WORK ITEM: Rewrite the text of every row below, replacing "Riviera Maya" with "Costa Maya" and changing nothing else. Leave the pictures out of your answer.

GIVEN RECORDS:
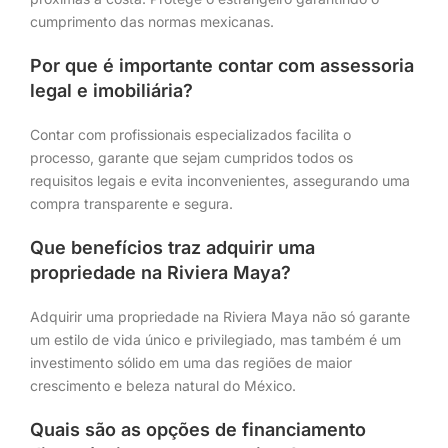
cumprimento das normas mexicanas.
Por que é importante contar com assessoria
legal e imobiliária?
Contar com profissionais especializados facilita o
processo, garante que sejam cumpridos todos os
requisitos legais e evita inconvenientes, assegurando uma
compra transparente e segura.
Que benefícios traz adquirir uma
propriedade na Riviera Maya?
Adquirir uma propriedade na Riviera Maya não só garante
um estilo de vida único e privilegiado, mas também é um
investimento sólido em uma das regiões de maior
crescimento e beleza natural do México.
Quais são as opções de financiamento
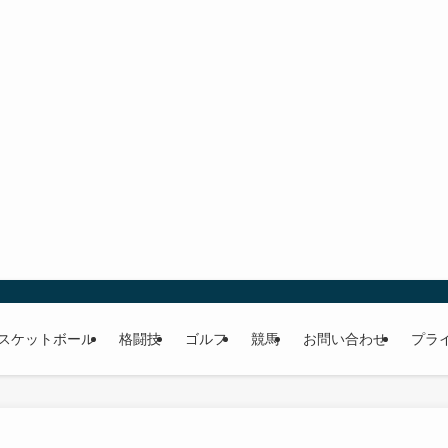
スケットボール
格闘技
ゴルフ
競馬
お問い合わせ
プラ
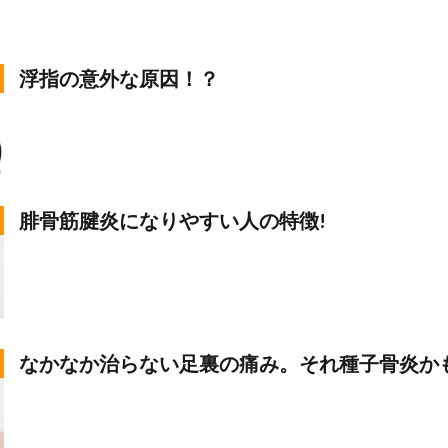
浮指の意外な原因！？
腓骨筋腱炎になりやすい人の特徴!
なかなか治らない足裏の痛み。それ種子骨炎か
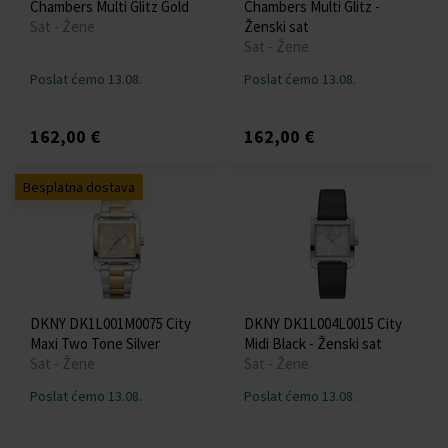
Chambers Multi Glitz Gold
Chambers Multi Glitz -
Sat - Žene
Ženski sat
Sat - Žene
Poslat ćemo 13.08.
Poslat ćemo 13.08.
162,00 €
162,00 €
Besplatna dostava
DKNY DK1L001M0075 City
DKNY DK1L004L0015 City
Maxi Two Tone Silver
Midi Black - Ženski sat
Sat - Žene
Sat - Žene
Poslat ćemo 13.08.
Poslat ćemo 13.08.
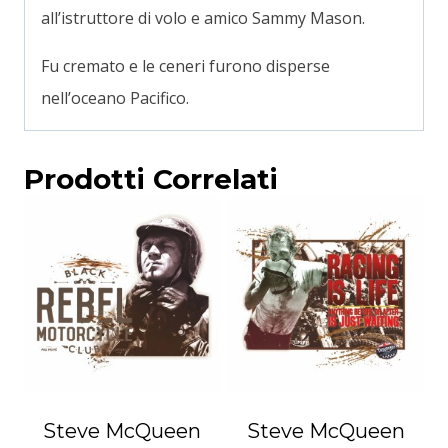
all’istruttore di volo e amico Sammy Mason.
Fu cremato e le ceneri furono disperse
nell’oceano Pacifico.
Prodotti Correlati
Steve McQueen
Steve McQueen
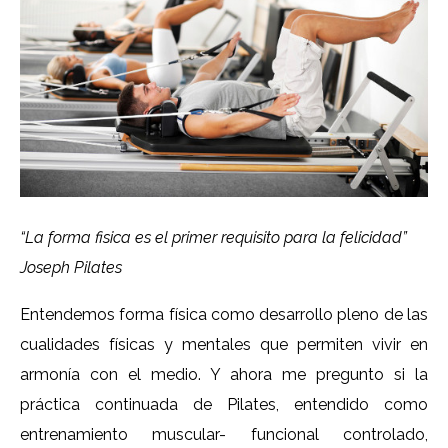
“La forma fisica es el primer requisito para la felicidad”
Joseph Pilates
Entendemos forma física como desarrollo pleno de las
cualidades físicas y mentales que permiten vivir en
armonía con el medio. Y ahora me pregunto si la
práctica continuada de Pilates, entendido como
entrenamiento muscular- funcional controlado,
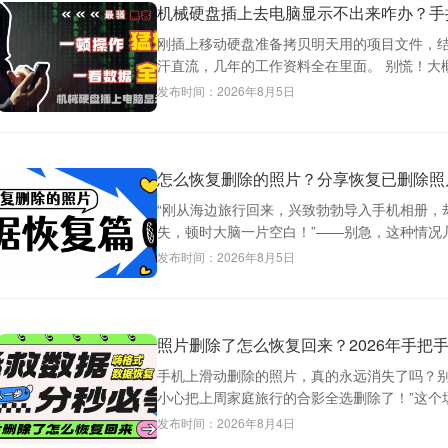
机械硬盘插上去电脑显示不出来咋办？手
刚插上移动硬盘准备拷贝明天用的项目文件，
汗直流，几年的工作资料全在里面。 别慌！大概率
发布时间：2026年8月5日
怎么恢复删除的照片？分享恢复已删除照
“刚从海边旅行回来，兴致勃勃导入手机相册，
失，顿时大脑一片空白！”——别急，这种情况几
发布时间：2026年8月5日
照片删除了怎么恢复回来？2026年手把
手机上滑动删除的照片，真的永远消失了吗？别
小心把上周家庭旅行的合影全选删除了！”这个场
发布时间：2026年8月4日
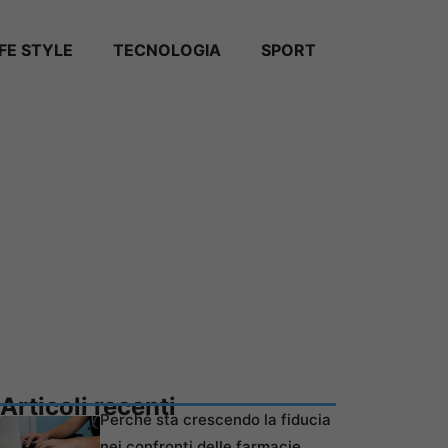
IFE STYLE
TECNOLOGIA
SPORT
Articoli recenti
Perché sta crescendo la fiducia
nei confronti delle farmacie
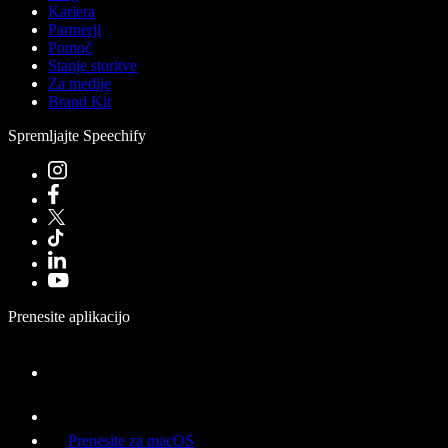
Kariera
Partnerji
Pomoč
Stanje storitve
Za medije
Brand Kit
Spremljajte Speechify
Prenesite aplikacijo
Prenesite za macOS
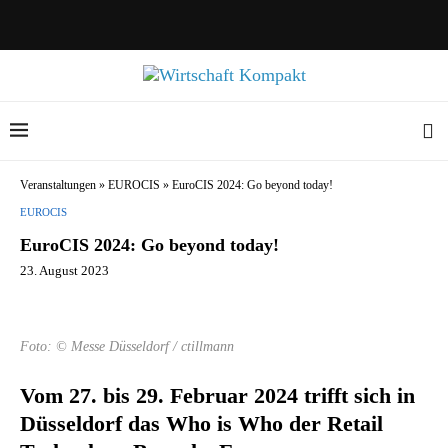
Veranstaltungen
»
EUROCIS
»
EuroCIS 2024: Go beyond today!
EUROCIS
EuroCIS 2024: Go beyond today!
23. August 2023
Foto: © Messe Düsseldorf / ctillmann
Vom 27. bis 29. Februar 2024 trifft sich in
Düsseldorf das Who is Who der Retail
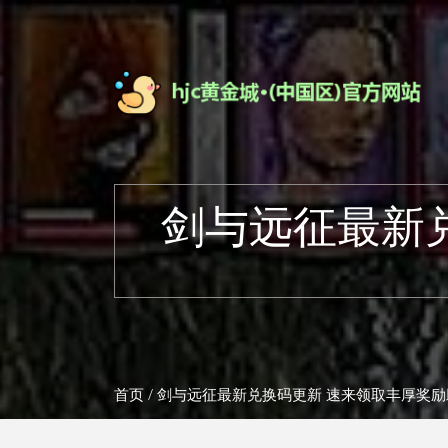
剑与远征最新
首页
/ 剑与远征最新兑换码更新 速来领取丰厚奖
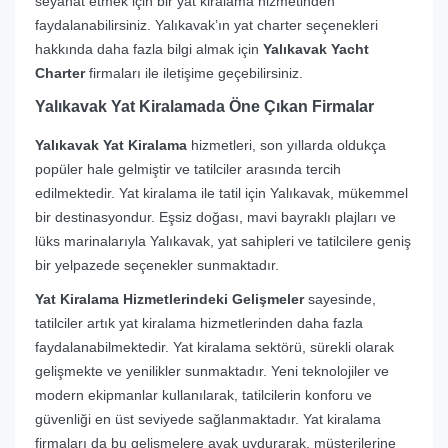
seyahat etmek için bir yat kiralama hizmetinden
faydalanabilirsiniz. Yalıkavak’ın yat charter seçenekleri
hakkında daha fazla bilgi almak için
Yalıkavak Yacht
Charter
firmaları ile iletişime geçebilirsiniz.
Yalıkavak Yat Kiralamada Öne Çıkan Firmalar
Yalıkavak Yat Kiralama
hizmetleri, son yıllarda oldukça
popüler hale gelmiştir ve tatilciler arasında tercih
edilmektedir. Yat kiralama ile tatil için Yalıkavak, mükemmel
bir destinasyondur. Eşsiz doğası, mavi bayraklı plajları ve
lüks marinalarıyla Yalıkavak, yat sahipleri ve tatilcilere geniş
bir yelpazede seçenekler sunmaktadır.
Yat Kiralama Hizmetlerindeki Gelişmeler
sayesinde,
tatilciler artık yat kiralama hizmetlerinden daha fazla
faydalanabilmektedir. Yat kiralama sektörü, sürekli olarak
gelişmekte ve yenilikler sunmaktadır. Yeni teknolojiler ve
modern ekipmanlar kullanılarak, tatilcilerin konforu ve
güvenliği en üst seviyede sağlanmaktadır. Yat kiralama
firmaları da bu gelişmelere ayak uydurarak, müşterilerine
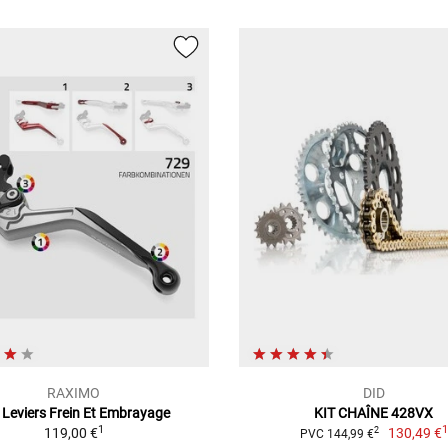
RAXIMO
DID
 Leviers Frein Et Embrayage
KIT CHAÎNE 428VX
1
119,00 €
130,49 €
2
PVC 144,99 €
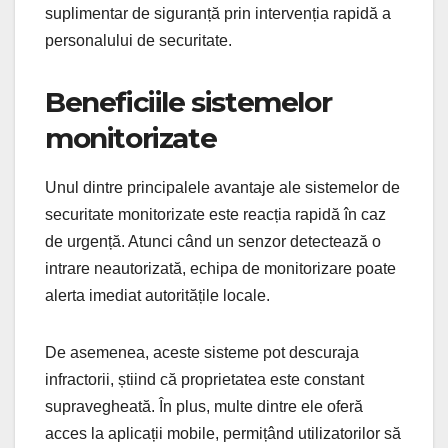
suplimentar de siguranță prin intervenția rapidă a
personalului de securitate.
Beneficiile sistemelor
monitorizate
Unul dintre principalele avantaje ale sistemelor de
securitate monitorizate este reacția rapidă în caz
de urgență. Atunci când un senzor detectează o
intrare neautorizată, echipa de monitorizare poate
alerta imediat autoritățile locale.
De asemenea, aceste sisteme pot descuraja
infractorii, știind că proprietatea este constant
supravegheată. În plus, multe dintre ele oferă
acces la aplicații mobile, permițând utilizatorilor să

SOLVED EXERCISE:
cumprimento das normas mexicanas.
Por que é importante contar com assessoria
legal e imobiliária?
Contar com profissionais especializados facilita o
processo, garante que sejam cumpridos todos os
requisitos legais e evita inconvenientes, assegurando uma
compra transparente e segura.
Que benefícios traz adquirir uma
propriedade na Costa Maya?
Adquirir uma propriedade na Costa Maya não só garante
um estilo de vida único e privilegiado, mas também é um
investimento sólido em uma das regiões de maior
crescimento e beleza natural do México.
Quais são as opções de financiamento
スケットボール
格闘技
ゴルフ
競馬
お問い合わせ
プラ
浮指の意外な原因！？
腓骨筋腱炎になりやすい人の特徴!
なかなか治らない足裏の痛み。それ種子骨炎か
Chambers Multi Glitz Gold
Chambers Multi Glitz -
Sat - Žene
Ženski sat
Sat - Žene
Poslat ćemo 13.08.
Poslat ćemo 13.08.
162,00 €
162,00 €
Besplatna dostava
DKNY DK1L001M0075 City
DKNY DK1L004L0015 City
Maxi Two Tone Silver
Midi Black - Ženski sat
Sat - Žene
Sat - Žene
Poslat ćemo 13.08.
Poslat ćemo 13.08.
all’istruttore di volo e amico Sammy Mason.
Fu cremato e le ceneri furono disperse
nell’oceano Pacifico.
Prodotti Correlati
Steve McQueen
Steve McQueen
“La forma fisica es el primer requisito para la felicidad”
Joseph Pilates
Entendemos forma física como desarrollo pleno de las
cualidades físicas y mentales que permiten vivir en
armonía con el medio. Y ahora me pregunto si la
práctica continuada de Pilates, entendido como
entrenamiento muscular- funcional controlado,
机械硬盘插上去电脑显示不出来咋办？手
刚插上移动硬盘准备拷贝明天用的项目文件，
汗直流，几年的工作资料全在里面。 别慌！大概率
发布时间：2026年8月5日
怎么恢复删除的照片？分享恢复已删除照
“刚从海边旅行回来，兴致勃勃导入手机相册，
失，顿时大脑一片空白！”——别急，这种情况几
发布时间：2026年8月5日
照片删除了怎么恢复回来？2026年手把
手机上滑动删除的照片，真的永远消失了吗？别
小心把上周家庭旅行的合影全选删除了！”这个场
发布时间：2026年8月4日
IFE STYLE
TECNOLOGIA
SPORT
Articoli recenti
Perché sta crescendo la fiducia
nei confronti delle farmacie
Kariera
Partnerji
Pomoč
Stanje storitve
Za medije
Brand Kit
Spremljajte Speechify
Prenesite aplikacijo
Prenesite za macOS
Veranstaltungen
»
EUROCIS
»
EuroCIS 2024: Go beyond today!
EUROCIS
EuroCIS 2024: Go beyond today!
23. August 2023
Foto: © Messe Düsseldorf / ctillmann
Vom 27. bis 29. Februar 2024 trifft sich in
Düsseldorf das Who is Who der Retail
剑与远征最新
首页
/ 剑与远征最新兑换码更新 速来领取丰厚奖
seyahat etmek için bir yat kiralama hizmetinden
faydalanabilirsiniz. Yalıkavak’ın yat charter seçenekleri
hakkında daha fazla bilgi almak için
Yalıkavak Yacht
Charter
firmaları ile iletişime geçebilirsiniz.
Yalıkavak Yat Kiralamada Öne Çıkan Firmalar
Yalıkavak Yat Kiralama
hizmetleri, son yıllarda oldukça
popüler hale gelmiştir ve tatilciler arasında tercih
edilmektedir. Yat kiralama ile tatil için Yalıkavak, mükemmel
bir destinasyondur. Eşsiz doğası, mavi bayraklı plajları ve
lüks marinalarıyla Yalıkavak, yat sahipleri ve tatilcilere geniş
bir yelpazede seçenekler sunmaktadır.
Yat Kiralama Hizmetlerindeki Gelişmeler
sayesinde,
tatilciler artık yat kiralama hizmetlerinden daha fazla
faydalanabilmektedir. Yat kiralama sektörü, sürekli olarak
gelişmekte ve yenilikler sunmaktadır. Yeni teknolojiler ve
modern ekipmanlar kullanılarak, tatilcilerin konforu ve
güvenliği en üst seviyede sağlanmaktadır. Yat kiralama
firmaları da bu gelişmelere ayak uydurarak, müşterilerine
RAXIMO
DID
 Leviers Frein Et Embrayage
KIT CHAÎNE 428VX
1
119,00 €
130,49 €
2
PVC 144,99 €
suplimentar de siguranță prin intervenția rapidă a
personalului de securitate.
Beneficiile sistemelor
monitorizate
Unul dintre principalele avantaje ale sistemelor de
securitate monitorizate este reacția rapidă în caz
de urgență. Atunci când un senzor detectează o
intrare neautorizată, echipa de monitorizare poate
alerta imediat autoritățile locale.
De asemenea, aceste sisteme pot descuraja
infractorii, știind că proprietatea este constant
supravegheată. În plus, multe dintre ele oferă
acces la aplicații mobile, permițând utilizatorilor să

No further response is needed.